> [Task to carry out]:
Write out every line of the records below, keeping each character, space and bracket unchanged.

> [Records for the exercise]:
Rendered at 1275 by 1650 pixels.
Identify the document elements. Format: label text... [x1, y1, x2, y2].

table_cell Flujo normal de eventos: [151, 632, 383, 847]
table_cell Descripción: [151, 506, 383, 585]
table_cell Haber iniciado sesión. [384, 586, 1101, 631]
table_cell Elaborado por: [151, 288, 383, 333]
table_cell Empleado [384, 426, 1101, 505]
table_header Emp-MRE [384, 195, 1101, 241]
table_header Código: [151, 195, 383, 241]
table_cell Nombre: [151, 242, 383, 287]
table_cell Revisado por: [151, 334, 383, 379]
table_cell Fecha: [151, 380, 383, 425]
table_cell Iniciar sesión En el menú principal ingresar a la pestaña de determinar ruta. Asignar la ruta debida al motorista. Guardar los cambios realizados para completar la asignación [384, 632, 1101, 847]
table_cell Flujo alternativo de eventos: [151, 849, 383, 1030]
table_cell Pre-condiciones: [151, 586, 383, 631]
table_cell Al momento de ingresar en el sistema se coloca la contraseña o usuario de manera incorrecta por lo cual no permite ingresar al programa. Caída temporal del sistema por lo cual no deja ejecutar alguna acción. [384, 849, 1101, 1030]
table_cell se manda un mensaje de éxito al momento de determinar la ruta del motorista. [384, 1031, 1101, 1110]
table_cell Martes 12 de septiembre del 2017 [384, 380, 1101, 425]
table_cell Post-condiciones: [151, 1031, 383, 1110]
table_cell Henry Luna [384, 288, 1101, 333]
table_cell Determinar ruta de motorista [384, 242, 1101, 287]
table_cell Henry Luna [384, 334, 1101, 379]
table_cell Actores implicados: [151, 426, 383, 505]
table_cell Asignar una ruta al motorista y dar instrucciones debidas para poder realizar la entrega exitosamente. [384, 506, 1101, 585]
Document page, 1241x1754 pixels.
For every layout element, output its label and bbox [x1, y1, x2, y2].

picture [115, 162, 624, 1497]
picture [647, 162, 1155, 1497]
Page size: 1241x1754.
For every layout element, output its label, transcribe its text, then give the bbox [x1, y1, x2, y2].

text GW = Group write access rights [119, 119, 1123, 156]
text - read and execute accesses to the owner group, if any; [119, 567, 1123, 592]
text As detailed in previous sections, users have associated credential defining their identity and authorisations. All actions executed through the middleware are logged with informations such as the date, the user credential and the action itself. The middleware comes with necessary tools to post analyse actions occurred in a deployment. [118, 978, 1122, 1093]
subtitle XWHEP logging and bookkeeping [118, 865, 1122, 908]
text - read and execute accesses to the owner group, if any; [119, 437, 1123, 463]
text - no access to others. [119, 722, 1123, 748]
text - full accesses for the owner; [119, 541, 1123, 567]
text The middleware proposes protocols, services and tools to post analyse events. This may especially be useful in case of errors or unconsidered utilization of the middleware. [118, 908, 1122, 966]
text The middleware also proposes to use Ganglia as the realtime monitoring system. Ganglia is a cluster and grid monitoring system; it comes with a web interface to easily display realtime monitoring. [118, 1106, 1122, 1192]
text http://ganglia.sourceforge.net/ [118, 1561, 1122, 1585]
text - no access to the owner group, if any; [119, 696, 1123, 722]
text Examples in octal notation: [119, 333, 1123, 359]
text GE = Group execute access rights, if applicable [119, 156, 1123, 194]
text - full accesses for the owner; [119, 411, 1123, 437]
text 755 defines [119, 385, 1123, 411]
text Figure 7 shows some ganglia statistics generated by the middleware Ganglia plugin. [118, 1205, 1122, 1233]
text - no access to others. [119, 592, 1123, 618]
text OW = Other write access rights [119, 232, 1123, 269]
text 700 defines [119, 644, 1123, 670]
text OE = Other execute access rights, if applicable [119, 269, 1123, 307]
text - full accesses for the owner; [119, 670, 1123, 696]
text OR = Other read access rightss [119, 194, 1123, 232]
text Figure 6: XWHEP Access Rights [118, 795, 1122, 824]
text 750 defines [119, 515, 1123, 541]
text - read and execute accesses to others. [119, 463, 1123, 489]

> [Response]:
Rendered at 1275 by 1650 pixels.
Identify the document elements. Format: label text... [x1, y1, x2, y2].

table_cell Flujo normal de eventos: [151, 632, 383, 847]
table_cell Descripción: [151, 506, 383, 585]
table_cell Haber iniciado sesión. [384, 586, 1101, 631]
table_cell Elaborado por: [151, 288, 383, 333]
table_cell Empleado [384, 426, 1101, 505]
table_header Emp-MRE [384, 195, 1101, 241]
table_header Código: [151, 195, 383, 241]
table_cell Nombre: [151, 242, 383, 287]
table_cell Revisado por: [151, 334, 383, 379]
table_cell Fecha: [151, 380, 383, 425]
table_cell Iniciar sesión En el menú principal ingresar a la pestaña de determinar ruta. Asignar la ruta debida al motorista. Guardar los cambios realizados para completar la asignación [384, 632, 1101, 847]
table_cell Flujo alternativo de eventos: [151, 849, 383, 1030]
table_cell Pre-condiciones: [151, 586, 383, 631]
table_cell Al momento de ingresar en el sistema se coloca la contraseña o usuario de manera incorrecta por lo cual no permite ingresar al programa. Caída temporal del sistema por lo cual no deja ejecutar alguna acción. [384, 849, 1101, 1030]
table_cell se manda un mensaje de éxito al momento de determinar la ruta del motorista. [384, 1031, 1101, 1110]
table_cell Martes 12 de septiembre del 2017 [384, 380, 1101, 425]
table_cell Post-condiciones: [151, 1031, 383, 1110]
table_cell Henry Luna [384, 288, 1101, 333]
table_cell Determinar ruta de motorista [384, 242, 1101, 287]
table_cell Henry Luna [384, 334, 1101, 379]
table_cell Actores implicados: [151, 426, 383, 505]
table_cell Asignar una ruta al motorista y dar instrucciones debidas para poder realizar la entrega exitosamente. [384, 506, 1101, 585]
Document page, 1241x1754 pixels.
For every layout element, output its label and bbox [x1, y1, x2, y2].

picture [115, 162, 624, 1497]
picture [647, 162, 1155, 1497]
Page size: 1241x1754.
For every layout element, output its label, transcribe its text, then give the bbox [x1, y1, x2, y2].

text GW = Group write access rights [119, 119, 1123, 156]
text - read and execute accesses to the owner group, if any; [119, 567, 1123, 592]
text As detailed in previous sections, users have associated credential defining their identity and authorisations. All actions executed through the middleware are logged with informations such as the date, the user credential and the action itself. The middleware comes with necessary tools to post analyse actions occurred in a deployment. [118, 978, 1122, 1093]
subtitle XWHEP logging and bookkeeping [118, 865, 1122, 908]
text - read and execute accesses to the owner group, if any; [119, 437, 1123, 463]
text - no access to others. [119, 722, 1123, 748]
text - full accesses for the owner; [119, 541, 1123, 567]
text The middleware proposes protocols, services and tools to post analyse events. This may especially be useful in case of errors or unconsidered utilization of the middleware. [118, 908, 1122, 966]
text The middleware also proposes to use Ganglia as the realtime monitoring system. Ganglia is a cluster and grid monitoring system; it comes with a web interface to easily display realtime monitoring. [118, 1106, 1122, 1192]
text http://ganglia.sourceforge.net/ [118, 1561, 1122, 1585]
text - no access to the owner group, if any; [119, 696, 1123, 722]
text Examples in octal notation: [119, 333, 1123, 359]
text GE = Group execute access rights, if applicable [119, 156, 1123, 194]
text - full accesses for the owner; [119, 411, 1123, 437]
text 755 defines [119, 385, 1123, 411]
text Figure 7 shows some ganglia statistics generated by the middleware Ganglia plugin. [118, 1205, 1122, 1233]
text - no access to others. [119, 592, 1123, 618]
text OW = Other write access rights [119, 232, 1123, 269]
text 700 defines [119, 644, 1123, 670]
text OE = Other execute access rights, if applicable [119, 269, 1123, 307]
text - full accesses for the owner; [119, 670, 1123, 696]
text OR = Other read access rightss [119, 194, 1123, 232]
text Figure 6: XWHEP Access Rights [118, 795, 1122, 824]
text 750 defines [119, 515, 1123, 541]
text - read and execute accesses to others. [119, 463, 1123, 489]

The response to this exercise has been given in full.